Extrait présenté:
- - -

Les médias n’ont pas fait grand bruit de l’arrêt rendu par le Conseil d’Etat le 8 février dernier. Pourtant, il marque une nouvelle étape dans l’intégration européenne de la France.
Quelques principes de droit français
La norme suprême de notre système juridique est la Constitution de 1958. Elle a une valeur supérieure aux traités internationaux auxquels la France est partie. En dehors de notre Constitution, toutes les normes internes (lois, décrets…) doivent respecter nos engagements internationaux, au premier rang desquels les traités européens.
Ce principe est très théorique. En effet, lorsqu’un traité international que la France souhaite ratifier est contraire à notre Constitution, le législateur modifie préalablement cette dernière… Pendant mes études de droit, je trouvais déjà cette pratique institutionnelle hypocrite. Je n’ai pas changé d’avis, mais il faut bien rassurer les souverainistes.
Ce principe de la suprématie constitutionnelle entre aussi en conflit avec l’exigence de transposer les directives communautaires en droit français : que décider lorsque la norme interne qui transpose une directive dans notre ordre national viole une règle constitutionnelle ? C’est à cette question qu’a répondu le Conseil d’État, saisi par des industriels de la sidérurgie.
Ces derniers demandaient l’annulation d’un décret transposant fidèlement une directive instaurant un système d’échange de quotas d’émission de gaz à effet de serre, dans le cadre du protocole de Kyoto. Les sidérurgistes arguaient du fait que ce décret méconnaissait le principe d’égalité (entre concurrents), qui a valeur constitutionnelle. La plus haute juridiction administrative constate la violation de ce principe. Conformément à sa jurisprudence antérieure, elle aurait donc pu annuler ce décret.
Revirement
Pourtant, il va vérifier si le principe d’égalité est aussi protégé dans l'ordre juridique communautaire. Tel est le cas. Dès lors, si le décret est contraire au droit constitutionnel, la directive est également contraire au droit communautaire.
Les juges administratifs préfèrent alors s’en remettre à la Cour de Justice des Communautés européennes (CJCE), juridiction suprême de l’Union, par la voie d’une question préjudicielle. Le juge national marque ainsi sa confiance dans le juge de Luxembourg pour assurer le respect des principes communautaires. Il évite aussi l'affrontement direct avec la CJCE qu’aurait engendré l’annulation du décret litigieux.
Quelles conséquences ?
Après le Conseil constitutionnel en 2004, le Conseil d’État consacre la primauté du droit communautaire sur le droit national, y compris les normes de valeur constitutionnelle.
Or nos institutions européennes ne se sont pas démocratisées aussi vite que la jurisprudence des juridictions européennes a évolué. Dès 1964, l’arrêt Costa de la CJCE reconnaissait la primauté du droit communautaire sur le droit national.

- - -

Données présentées:
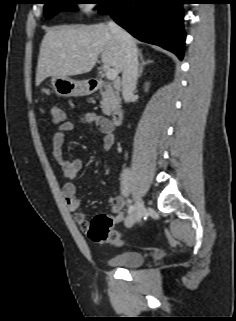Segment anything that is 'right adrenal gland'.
Listing matches in <instances>:
<instances>
[{
  "instance_id": "2a0ac1e0",
  "label": "right adrenal gland",
  "mask_w": 236,
  "mask_h": 321,
  "mask_svg": "<svg viewBox=\"0 0 236 321\" xmlns=\"http://www.w3.org/2000/svg\"><path fill=\"white\" fill-rule=\"evenodd\" d=\"M139 58H140V67H139V74H138V78H140L141 77V75H142V72H143V68H144V66L145 65H148V64H150V63H154V61L153 60H144V57H143V55H142V52H139Z\"/></svg>"
}]
</instances>
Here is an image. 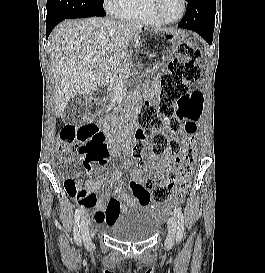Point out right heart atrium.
<instances>
[{"instance_id": "obj_1", "label": "right heart atrium", "mask_w": 265, "mask_h": 273, "mask_svg": "<svg viewBox=\"0 0 265 273\" xmlns=\"http://www.w3.org/2000/svg\"><path fill=\"white\" fill-rule=\"evenodd\" d=\"M125 0H104V8L105 10L114 16H117L119 10L123 6Z\"/></svg>"}]
</instances>
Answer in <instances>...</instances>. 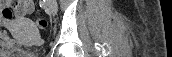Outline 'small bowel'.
<instances>
[{
	"label": "small bowel",
	"instance_id": "small-bowel-1",
	"mask_svg": "<svg viewBox=\"0 0 172 57\" xmlns=\"http://www.w3.org/2000/svg\"><path fill=\"white\" fill-rule=\"evenodd\" d=\"M10 4L16 5L19 8L17 9V13L19 17L32 12L33 10V1L31 0H20V1H13ZM3 6L0 3V9ZM20 47V43L11 38L5 30L0 29V52H13L16 51Z\"/></svg>",
	"mask_w": 172,
	"mask_h": 57
}]
</instances>
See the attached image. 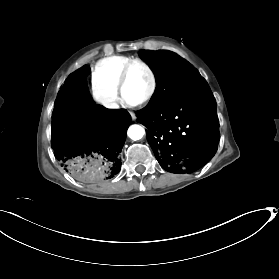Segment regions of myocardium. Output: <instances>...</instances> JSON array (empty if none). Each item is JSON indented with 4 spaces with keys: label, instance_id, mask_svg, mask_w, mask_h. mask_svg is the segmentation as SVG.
<instances>
[{
    "label": "myocardium",
    "instance_id": "myocardium-1",
    "mask_svg": "<svg viewBox=\"0 0 279 279\" xmlns=\"http://www.w3.org/2000/svg\"><path fill=\"white\" fill-rule=\"evenodd\" d=\"M135 65L142 66L148 72L150 79H151V86H150V89H149L148 93L146 94V96L143 97L141 100L134 102V103H127L124 98L125 86H126L129 72H130L131 68ZM117 89H118V94L123 103H125L128 106H142V105L146 104L147 102H149L156 93L157 78H156L155 72L153 71L151 66L148 63H146L145 61H143L141 59H132L121 70V72L118 76Z\"/></svg>",
    "mask_w": 279,
    "mask_h": 279
}]
</instances>
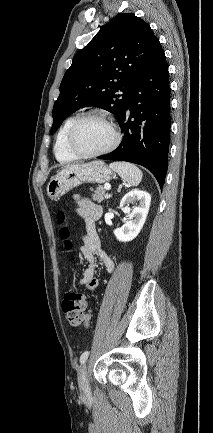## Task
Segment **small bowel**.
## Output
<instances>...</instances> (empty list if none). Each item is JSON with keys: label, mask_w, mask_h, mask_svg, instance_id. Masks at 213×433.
<instances>
[{"label": "small bowel", "mask_w": 213, "mask_h": 433, "mask_svg": "<svg viewBox=\"0 0 213 433\" xmlns=\"http://www.w3.org/2000/svg\"><path fill=\"white\" fill-rule=\"evenodd\" d=\"M76 213L85 221V232L80 234L81 244L78 251L88 262L82 277L74 283V286H86L89 291H94L98 286L96 276V261L100 259L108 273L114 271L113 260L101 249L99 236L95 229L94 221L100 216L101 207L89 199H78ZM90 313H88V320Z\"/></svg>", "instance_id": "obj_1"}]
</instances>
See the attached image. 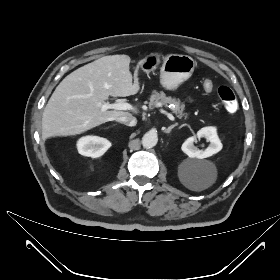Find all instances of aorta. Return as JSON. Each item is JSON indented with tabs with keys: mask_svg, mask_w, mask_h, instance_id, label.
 Instances as JSON below:
<instances>
[{
	"mask_svg": "<svg viewBox=\"0 0 280 280\" xmlns=\"http://www.w3.org/2000/svg\"><path fill=\"white\" fill-rule=\"evenodd\" d=\"M158 142V136L155 132H147L142 137V145L144 148H152Z\"/></svg>",
	"mask_w": 280,
	"mask_h": 280,
	"instance_id": "762f6f07",
	"label": "aorta"
}]
</instances>
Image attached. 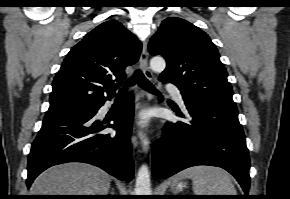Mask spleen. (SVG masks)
<instances>
[{"mask_svg": "<svg viewBox=\"0 0 290 199\" xmlns=\"http://www.w3.org/2000/svg\"><path fill=\"white\" fill-rule=\"evenodd\" d=\"M191 178L195 195H237L228 173L214 166H194L181 173Z\"/></svg>", "mask_w": 290, "mask_h": 199, "instance_id": "spleen-1", "label": "spleen"}]
</instances>
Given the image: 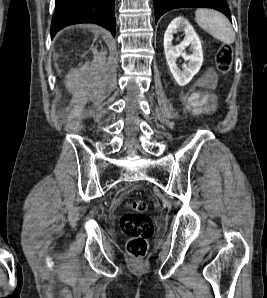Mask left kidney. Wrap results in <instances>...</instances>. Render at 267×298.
<instances>
[{"mask_svg":"<svg viewBox=\"0 0 267 298\" xmlns=\"http://www.w3.org/2000/svg\"><path fill=\"white\" fill-rule=\"evenodd\" d=\"M177 30L184 31V40L177 46L172 44L173 35ZM190 47L192 54L187 55L185 48ZM164 52L170 72L179 86L187 85L199 72L203 63L201 41L189 21L183 17L175 18L168 26L164 34ZM182 56L188 61L181 70L176 64L177 58Z\"/></svg>","mask_w":267,"mask_h":298,"instance_id":"1","label":"left kidney"}]
</instances>
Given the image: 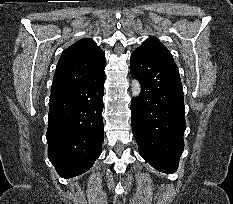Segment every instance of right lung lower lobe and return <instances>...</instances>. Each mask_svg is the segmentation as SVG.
<instances>
[{"label": "right lung lower lobe", "mask_w": 233, "mask_h": 204, "mask_svg": "<svg viewBox=\"0 0 233 204\" xmlns=\"http://www.w3.org/2000/svg\"><path fill=\"white\" fill-rule=\"evenodd\" d=\"M105 66L89 81L51 93L48 158L63 178L80 175L100 156Z\"/></svg>", "instance_id": "1"}]
</instances>
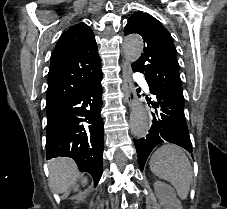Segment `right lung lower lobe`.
Masks as SVG:
<instances>
[{"instance_id": "98d812e1", "label": "right lung lower lobe", "mask_w": 227, "mask_h": 209, "mask_svg": "<svg viewBox=\"0 0 227 209\" xmlns=\"http://www.w3.org/2000/svg\"><path fill=\"white\" fill-rule=\"evenodd\" d=\"M86 71L85 68L78 70L80 73ZM101 80L102 71L46 111V159L59 156L73 158L80 171L92 175L95 186L102 175L103 159Z\"/></svg>"}]
</instances>
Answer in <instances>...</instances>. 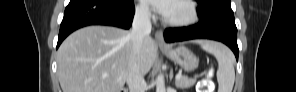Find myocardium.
<instances>
[{"label": "myocardium", "instance_id": "1", "mask_svg": "<svg viewBox=\"0 0 296 92\" xmlns=\"http://www.w3.org/2000/svg\"><path fill=\"white\" fill-rule=\"evenodd\" d=\"M179 3H182L185 5V7L188 10V14L185 18L183 19H177V20H172L168 18H164L165 24L172 26V27H186L193 25L196 23L199 19V11L196 6V4L193 1L190 0H181V1H176Z\"/></svg>", "mask_w": 296, "mask_h": 92}]
</instances>
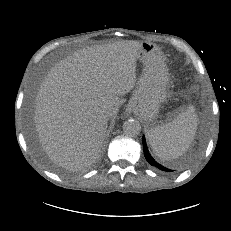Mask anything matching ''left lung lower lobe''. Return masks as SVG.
I'll use <instances>...</instances> for the list:
<instances>
[{
    "label": "left lung lower lobe",
    "mask_w": 231,
    "mask_h": 231,
    "mask_svg": "<svg viewBox=\"0 0 231 231\" xmlns=\"http://www.w3.org/2000/svg\"><path fill=\"white\" fill-rule=\"evenodd\" d=\"M143 148H144V155L146 160L149 162L150 165L156 167L157 169L161 170V171H165V172H173L174 170L168 169L164 166H162L161 164L155 162V160L151 157V155L148 152L147 146H146V142H145V138L143 137Z\"/></svg>",
    "instance_id": "left-lung-lower-lobe-1"
}]
</instances>
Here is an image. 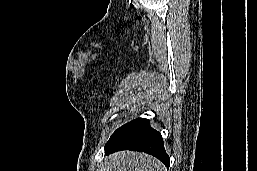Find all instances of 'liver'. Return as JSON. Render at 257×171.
<instances>
[{"label":"liver","mask_w":257,"mask_h":171,"mask_svg":"<svg viewBox=\"0 0 257 171\" xmlns=\"http://www.w3.org/2000/svg\"><path fill=\"white\" fill-rule=\"evenodd\" d=\"M113 171H166L156 158L141 152L121 151L111 156Z\"/></svg>","instance_id":"obj_1"}]
</instances>
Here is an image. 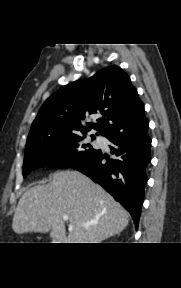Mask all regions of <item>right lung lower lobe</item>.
<instances>
[{
    "instance_id": "1",
    "label": "right lung lower lobe",
    "mask_w": 181,
    "mask_h": 288,
    "mask_svg": "<svg viewBox=\"0 0 181 288\" xmlns=\"http://www.w3.org/2000/svg\"><path fill=\"white\" fill-rule=\"evenodd\" d=\"M108 139L113 144L110 148L116 156L114 159L107 158L101 150H97L71 167L104 187L127 209L137 227L147 182L146 170L151 160V139L147 131L136 137L116 136Z\"/></svg>"
}]
</instances>
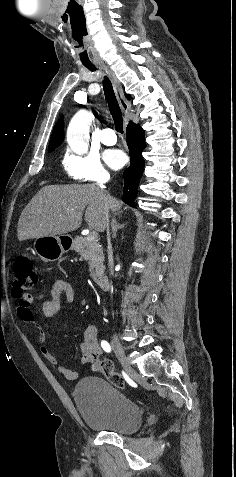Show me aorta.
I'll use <instances>...</instances> for the list:
<instances>
[{"instance_id":"762f6f07","label":"aorta","mask_w":236,"mask_h":477,"mask_svg":"<svg viewBox=\"0 0 236 477\" xmlns=\"http://www.w3.org/2000/svg\"><path fill=\"white\" fill-rule=\"evenodd\" d=\"M91 116L87 112H78L70 121L67 129V142L78 153L86 152L89 144Z\"/></svg>"}]
</instances>
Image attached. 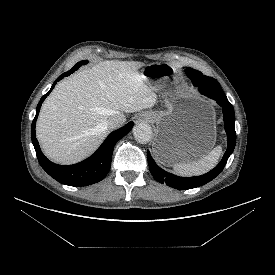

- - -

Travail demandé:
1) Recopiez mot pour mot, dans le texte sur l'arrêt du Conseil d'État, tout le passage qui va de « Après le Conseil » jusqu'à « de valeur constitutionnelle. ».
2) Les affirmations suivantes sont-elles conformes au texte sur l'arrêt du Conseil d'État ? Répondez par oui ou par non et citez à l'identique les mots du texte qui tranchent. (a) Le décret contesté transposait fidèlement une directive. (b) Le Conseil d'État a annulé le décret contesté. (c) L'arrêt Costa de la CJCE date de 1964.

Réponses complètes:
1)
Après le Conseil constitutionnel en 2004, le Conseil d’État consacre la primauté du droit communautaire sur le droit national, y compris les normes de valeur constitutionnelle.

2)
(a) Oui : « un décret transposant fidèlement une directive instaurant un système d’échange de quotas d’émission de gaz à effet de serre ».
(b) Non : « Les juges administratifs préfèrent alors s’en remettre à la Cour de Justice des Communautés européennes (CJCE), juridiction suprême de l’Union, par la voie d’une question préjudicielle. »
(c) Oui : « Dès 1964, l’arrêt Costa de la CJCE reconnaissait la primauté du droit communautaire sur le droit national. »